The screenplay is anything but subtle on these matters. Still, it's easy to forgive the thudding omens and ironies, since they appear in such a life-affirming context. The purpose of ``La Bamba'' is not to mourn Valens's death but to celebrate his life, with special attention to the great joy he found in music.

``La Bamba'' also pays unprecedented tribute to the vitality of Valens's ethnic heritage. Ritchie doesn't know much about his family's Mexican roots, and Spanish is Greek to him. Yet the film makes it clear that Latin folkways, mores, and traditions play a strong and positive role in his life, especially in his family relations.

This culminates near the end of the picture, when Ritchie has an explosive verbal and physical showdown with his dissolute brother - yet is ready afterward not only to forgive Bob, but to embrace and love him all the more, simply because family bonds are sacred. Yes, the episode is pure corn. It's also uplifting in ways that today's movies could learn a lot from.

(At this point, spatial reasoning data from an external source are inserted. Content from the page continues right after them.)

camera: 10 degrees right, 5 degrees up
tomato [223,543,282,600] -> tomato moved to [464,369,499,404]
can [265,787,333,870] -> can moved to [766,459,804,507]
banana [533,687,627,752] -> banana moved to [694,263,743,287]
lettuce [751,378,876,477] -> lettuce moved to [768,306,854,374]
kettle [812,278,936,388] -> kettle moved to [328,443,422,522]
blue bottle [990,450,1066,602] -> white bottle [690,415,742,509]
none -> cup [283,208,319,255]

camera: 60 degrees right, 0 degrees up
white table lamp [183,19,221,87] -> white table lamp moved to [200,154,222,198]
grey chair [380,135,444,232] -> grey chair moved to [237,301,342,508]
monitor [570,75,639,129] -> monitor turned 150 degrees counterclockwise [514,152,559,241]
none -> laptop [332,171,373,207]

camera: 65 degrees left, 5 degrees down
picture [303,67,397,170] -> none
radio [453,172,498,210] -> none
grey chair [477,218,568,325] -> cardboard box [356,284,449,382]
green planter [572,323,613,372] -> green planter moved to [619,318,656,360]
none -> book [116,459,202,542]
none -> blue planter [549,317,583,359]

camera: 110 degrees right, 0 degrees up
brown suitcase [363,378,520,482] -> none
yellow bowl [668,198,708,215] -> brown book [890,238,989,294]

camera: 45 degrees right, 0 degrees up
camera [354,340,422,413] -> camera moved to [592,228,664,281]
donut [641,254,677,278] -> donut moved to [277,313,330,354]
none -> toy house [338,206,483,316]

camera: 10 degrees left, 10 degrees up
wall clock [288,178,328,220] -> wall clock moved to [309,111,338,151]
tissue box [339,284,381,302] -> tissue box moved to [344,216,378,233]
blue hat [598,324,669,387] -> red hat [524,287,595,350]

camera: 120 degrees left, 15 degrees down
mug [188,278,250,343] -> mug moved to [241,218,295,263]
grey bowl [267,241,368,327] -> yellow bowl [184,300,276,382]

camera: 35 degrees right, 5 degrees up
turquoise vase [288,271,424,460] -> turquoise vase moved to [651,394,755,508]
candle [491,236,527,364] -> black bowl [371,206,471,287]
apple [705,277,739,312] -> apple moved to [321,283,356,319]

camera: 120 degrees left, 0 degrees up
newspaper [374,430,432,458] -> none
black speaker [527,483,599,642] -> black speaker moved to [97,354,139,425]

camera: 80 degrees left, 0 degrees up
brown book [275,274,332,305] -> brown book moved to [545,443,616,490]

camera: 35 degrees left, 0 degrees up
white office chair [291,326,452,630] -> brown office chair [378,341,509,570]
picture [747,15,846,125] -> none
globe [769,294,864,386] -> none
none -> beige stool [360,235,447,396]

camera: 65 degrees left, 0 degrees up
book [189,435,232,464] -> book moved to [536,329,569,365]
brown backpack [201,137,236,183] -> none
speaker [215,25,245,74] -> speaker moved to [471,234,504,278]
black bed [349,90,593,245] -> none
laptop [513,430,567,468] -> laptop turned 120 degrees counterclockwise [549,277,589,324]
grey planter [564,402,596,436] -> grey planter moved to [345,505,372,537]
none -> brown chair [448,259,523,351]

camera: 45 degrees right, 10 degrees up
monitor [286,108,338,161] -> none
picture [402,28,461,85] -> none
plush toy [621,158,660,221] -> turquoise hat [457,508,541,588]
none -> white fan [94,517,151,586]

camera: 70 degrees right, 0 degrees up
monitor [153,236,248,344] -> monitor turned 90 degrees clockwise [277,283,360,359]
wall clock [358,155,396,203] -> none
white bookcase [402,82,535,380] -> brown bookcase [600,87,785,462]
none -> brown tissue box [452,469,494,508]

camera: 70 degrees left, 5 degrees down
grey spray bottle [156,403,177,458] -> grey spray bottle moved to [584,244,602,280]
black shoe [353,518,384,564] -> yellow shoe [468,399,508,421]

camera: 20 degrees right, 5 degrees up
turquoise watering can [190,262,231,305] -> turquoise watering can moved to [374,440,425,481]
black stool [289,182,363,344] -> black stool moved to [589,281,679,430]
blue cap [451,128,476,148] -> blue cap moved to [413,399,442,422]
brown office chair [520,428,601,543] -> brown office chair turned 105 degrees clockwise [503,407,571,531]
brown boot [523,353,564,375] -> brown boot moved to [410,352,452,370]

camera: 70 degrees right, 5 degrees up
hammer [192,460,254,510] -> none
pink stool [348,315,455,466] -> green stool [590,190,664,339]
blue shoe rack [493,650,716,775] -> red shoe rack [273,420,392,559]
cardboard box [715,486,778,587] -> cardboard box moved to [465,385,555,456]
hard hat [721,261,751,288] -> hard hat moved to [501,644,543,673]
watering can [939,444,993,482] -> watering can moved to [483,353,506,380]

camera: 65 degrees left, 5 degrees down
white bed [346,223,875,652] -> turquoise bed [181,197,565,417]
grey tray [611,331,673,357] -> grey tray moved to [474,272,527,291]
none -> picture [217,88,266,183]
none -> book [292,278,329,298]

``La Bamba'' was directed by Luis Valdez from his own screenplay. Lou Diamond Phillips and Esai Morales head the cast as Ritchie and Bob, getting solid support from Rosana De Soto as Mrs. Valenzuela and Elizabeth Pena as Bob's wife. Other supporting roles are capably handled. Valens's songs, and other hits of the period, are marvelously performed by Los Lobos, with superb lead-guitar work that perfectly captures the unique flavor of '50s pop. The sound track also hums with vintage hits by rockers ranging from Bo Diddley and Little Richard to Santo & Johnny and Johnny & Joe.